McGraw-Hill Cos and CME Group Inc are in talks to combine their stock-market index businesses, uniting the Standard & Poor’s (S&P) 500 Index and the Dow Jones Industrial Average, a person with knowledge of the matter said.
In the deal under discussion, New York-based McGraw-Hill would end up with about a 75 percent stake in the combined venture, said the person, who spoke on condition of anonymity because the talks are private. Chicago-based CME would hold most of the rest and News Corp, a minority owner of the Dow Jones index business, would get a small stake, the person said.
McGraw-Hill and CME may be weeks away from reaching an agreement, the person said.
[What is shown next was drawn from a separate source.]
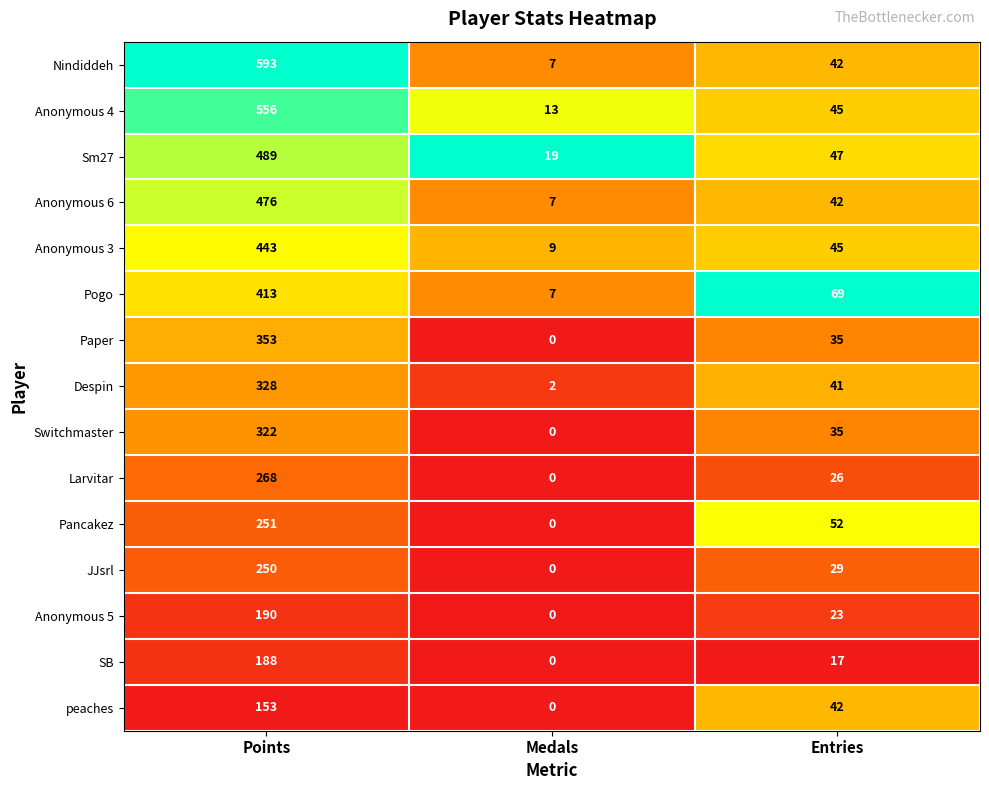

What is the difference between the maximum and minimum values in the Pancakez series?

251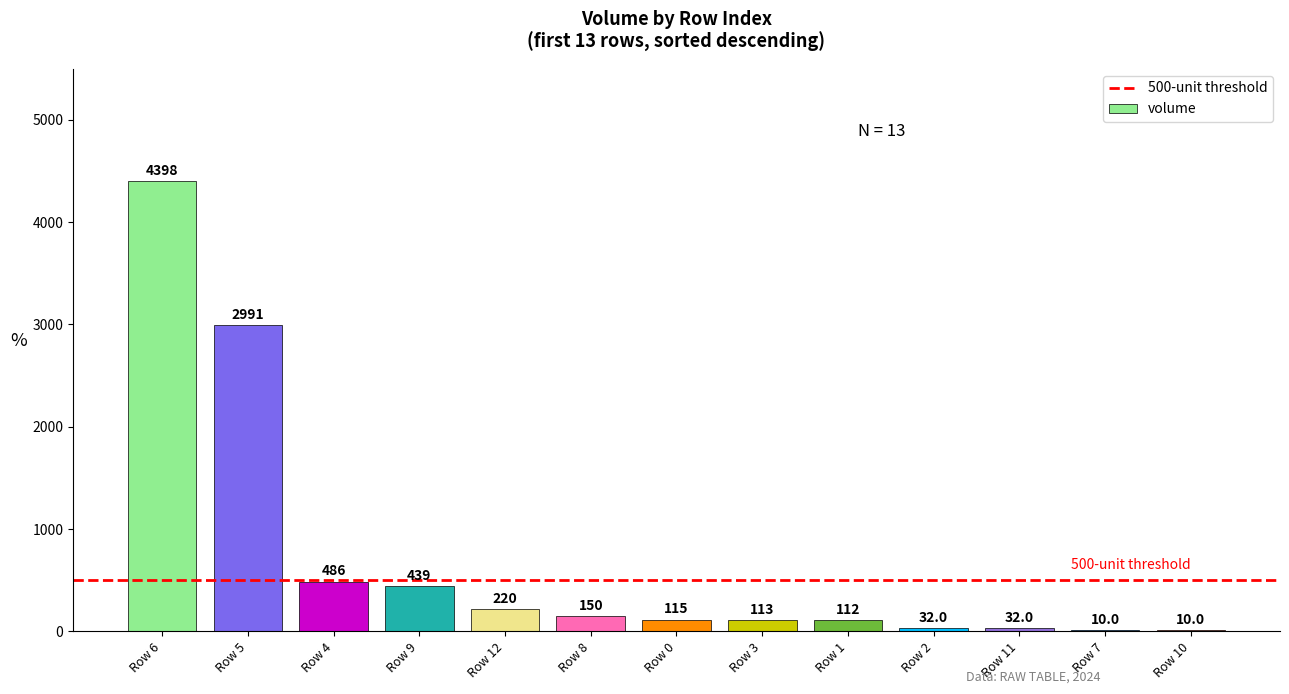

Between Row 12 and Row 8, which is larger?

Row 12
The companies have been discussing a combination for about a year and recently brought News Corp into the talks, the person said.
Laurie Bischel, a spokeswoman at CME Group, said in an e-mail that the company doesn’t comment on rumor or speculation. Patti Rockenwagner, a spokeswoman for McGraw-Hill, declined to comment.
The Wall Street Journal reported the story on Thursday.
S&P’s index business is worth about US$1.7 billion, Sloan Bohlen, an analyst at Goldman Sachs Group Inc in New York, said in a Sept. 1 report. The company has grown to more than 100,000 indexes in markets globally from its index of the 500 largest US companies started in 1957.
McGraw-Hill said on Sept. 12 it would split into two companies, separating its textbook publishing business from its other media and finance businesses, which will be renamed McGraw-Hill Markets, following a strategic review that began last year. Shareholders Jana Partners LLC and Ontario Teachers’ Pension Plan proposed in August that the company break into four businesses, with the S&P index business as a standalone company.
CME Group became a publicly traded company in 2002 and merged with the Chicago Board of Trade in 2007.